# TASK GOAL:
Rewrite the lines from the one containing "- Başlık zincirini" through the one containing "### Arşiv düğümü", changing "cihazlar" to "aygıtlar" and leaving everything else the same.

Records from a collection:
*** Block opens ***
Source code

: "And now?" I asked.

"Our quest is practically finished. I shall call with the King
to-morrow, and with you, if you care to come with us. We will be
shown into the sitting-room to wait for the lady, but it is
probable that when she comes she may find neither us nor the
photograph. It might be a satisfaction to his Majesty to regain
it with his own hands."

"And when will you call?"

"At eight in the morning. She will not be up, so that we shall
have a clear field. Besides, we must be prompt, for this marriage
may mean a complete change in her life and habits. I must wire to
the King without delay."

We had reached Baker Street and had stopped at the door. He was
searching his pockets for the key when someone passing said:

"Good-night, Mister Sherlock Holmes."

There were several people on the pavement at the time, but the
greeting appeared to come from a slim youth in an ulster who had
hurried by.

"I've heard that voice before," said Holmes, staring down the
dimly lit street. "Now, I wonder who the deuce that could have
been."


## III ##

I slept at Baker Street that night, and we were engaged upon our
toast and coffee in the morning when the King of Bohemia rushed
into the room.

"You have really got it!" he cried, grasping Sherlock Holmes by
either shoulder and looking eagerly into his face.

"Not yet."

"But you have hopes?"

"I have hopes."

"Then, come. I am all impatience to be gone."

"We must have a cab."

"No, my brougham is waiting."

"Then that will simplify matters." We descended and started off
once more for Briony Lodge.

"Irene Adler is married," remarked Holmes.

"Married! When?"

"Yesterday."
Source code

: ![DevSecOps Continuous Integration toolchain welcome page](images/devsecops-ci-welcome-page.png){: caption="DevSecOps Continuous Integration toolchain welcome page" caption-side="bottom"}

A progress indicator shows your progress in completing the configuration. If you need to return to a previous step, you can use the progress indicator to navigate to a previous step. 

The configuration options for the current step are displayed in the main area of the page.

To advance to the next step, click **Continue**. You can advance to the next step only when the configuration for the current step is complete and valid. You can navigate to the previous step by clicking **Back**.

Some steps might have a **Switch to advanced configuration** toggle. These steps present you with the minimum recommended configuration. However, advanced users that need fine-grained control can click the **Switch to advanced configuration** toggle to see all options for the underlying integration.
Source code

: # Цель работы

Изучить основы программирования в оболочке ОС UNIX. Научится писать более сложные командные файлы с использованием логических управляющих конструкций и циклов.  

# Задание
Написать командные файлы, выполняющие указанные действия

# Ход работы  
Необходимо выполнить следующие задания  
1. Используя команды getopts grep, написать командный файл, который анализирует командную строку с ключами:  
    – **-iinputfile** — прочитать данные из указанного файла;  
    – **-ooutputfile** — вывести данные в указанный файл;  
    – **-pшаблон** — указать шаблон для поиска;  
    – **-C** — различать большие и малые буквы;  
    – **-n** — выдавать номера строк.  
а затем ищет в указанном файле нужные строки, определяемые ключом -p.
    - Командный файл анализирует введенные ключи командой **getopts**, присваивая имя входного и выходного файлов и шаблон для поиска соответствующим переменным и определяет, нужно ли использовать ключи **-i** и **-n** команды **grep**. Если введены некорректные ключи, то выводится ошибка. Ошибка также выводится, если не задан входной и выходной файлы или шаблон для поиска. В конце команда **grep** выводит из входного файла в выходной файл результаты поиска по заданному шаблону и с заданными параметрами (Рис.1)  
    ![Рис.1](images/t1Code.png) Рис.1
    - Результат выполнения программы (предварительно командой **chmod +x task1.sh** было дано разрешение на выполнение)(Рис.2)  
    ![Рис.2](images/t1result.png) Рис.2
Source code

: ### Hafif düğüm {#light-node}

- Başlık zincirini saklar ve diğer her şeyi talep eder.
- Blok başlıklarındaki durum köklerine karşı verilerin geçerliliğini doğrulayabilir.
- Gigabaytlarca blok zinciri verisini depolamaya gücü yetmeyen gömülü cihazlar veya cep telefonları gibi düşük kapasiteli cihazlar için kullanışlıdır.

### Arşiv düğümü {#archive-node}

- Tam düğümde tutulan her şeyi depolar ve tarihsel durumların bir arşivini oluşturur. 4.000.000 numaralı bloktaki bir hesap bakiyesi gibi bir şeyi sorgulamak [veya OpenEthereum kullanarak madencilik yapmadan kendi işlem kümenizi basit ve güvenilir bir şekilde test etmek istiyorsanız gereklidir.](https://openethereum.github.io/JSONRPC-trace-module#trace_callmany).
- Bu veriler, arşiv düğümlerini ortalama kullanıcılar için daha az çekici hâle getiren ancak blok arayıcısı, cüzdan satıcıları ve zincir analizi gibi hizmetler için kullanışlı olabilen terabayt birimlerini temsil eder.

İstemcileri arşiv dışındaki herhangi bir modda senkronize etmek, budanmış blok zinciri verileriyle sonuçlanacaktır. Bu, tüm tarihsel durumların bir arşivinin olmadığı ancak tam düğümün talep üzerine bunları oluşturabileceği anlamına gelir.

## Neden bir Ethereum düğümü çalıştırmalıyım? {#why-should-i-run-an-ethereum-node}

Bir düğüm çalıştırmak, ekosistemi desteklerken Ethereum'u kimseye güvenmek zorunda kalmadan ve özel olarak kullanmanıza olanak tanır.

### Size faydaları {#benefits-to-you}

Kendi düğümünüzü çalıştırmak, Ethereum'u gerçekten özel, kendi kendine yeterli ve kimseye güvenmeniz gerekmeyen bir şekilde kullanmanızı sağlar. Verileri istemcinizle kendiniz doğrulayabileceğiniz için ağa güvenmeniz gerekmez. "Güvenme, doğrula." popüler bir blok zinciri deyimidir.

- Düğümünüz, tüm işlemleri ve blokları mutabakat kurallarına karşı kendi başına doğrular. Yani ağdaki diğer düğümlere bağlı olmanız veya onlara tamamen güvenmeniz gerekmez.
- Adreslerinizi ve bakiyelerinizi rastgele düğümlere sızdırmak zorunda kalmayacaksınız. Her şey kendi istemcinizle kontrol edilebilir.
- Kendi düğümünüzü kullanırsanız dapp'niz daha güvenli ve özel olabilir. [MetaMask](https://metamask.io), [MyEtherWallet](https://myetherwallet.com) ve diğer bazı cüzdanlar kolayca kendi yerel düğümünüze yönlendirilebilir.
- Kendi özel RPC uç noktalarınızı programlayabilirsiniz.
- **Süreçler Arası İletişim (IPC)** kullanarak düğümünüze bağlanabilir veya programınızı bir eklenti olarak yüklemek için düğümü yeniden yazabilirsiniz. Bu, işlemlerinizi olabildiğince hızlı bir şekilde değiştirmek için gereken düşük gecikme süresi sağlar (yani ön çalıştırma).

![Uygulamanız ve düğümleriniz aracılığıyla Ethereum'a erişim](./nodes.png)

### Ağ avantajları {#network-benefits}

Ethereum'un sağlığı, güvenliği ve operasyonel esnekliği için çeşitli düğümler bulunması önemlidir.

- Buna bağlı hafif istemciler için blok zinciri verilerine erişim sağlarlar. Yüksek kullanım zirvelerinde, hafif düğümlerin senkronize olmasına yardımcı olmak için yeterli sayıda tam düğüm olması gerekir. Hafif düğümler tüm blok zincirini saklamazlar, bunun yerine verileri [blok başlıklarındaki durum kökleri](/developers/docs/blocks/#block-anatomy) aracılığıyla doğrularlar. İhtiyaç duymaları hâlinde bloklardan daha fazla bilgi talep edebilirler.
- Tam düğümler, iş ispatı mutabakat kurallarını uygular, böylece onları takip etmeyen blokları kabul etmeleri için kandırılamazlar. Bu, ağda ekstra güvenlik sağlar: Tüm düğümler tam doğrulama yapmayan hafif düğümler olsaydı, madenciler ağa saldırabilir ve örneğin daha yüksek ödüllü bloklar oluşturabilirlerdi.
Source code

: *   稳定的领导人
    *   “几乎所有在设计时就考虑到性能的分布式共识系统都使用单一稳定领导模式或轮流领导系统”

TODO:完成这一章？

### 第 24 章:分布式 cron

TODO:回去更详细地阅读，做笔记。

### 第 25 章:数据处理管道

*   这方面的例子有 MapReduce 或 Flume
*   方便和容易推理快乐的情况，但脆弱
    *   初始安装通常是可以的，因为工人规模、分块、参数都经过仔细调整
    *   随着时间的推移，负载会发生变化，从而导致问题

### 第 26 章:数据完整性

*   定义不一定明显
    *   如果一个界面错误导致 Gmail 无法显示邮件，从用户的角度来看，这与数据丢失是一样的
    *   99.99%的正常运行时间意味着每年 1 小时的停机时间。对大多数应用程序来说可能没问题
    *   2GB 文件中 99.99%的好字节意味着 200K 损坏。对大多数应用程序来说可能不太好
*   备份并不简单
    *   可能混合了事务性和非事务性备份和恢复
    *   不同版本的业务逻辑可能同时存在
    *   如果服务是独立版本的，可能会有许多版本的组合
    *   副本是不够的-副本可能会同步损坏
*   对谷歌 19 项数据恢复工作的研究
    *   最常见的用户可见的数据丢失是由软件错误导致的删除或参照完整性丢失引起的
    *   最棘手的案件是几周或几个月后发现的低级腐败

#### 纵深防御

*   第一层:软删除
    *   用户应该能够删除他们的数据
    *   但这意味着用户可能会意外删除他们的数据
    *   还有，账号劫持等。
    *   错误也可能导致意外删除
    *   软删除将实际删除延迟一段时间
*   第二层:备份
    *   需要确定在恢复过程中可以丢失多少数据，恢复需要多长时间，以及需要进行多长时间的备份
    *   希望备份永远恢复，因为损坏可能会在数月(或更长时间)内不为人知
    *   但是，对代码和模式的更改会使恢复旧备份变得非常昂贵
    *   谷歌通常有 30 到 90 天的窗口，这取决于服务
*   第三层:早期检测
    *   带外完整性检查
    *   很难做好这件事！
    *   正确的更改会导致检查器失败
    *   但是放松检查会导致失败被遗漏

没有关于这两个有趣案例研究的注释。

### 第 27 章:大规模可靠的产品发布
*** Block closes ***
# TASK ANSWER:
- Başlık zincirini saklar ve diğer her şeyi talep eder.
- Blok başlıklarındaki durum köklerine karşı verilerin geçerliliğini doğrulayabilir.
- Gigabaytlarca blok zinciri verisini depolamaya gücü yetmeyen gömülü aygıtlar veya cep telefonları gibi düşük kapasiteli aygıtlar için kullanışlıdır.

### Arşiv düğümü {#archive-node}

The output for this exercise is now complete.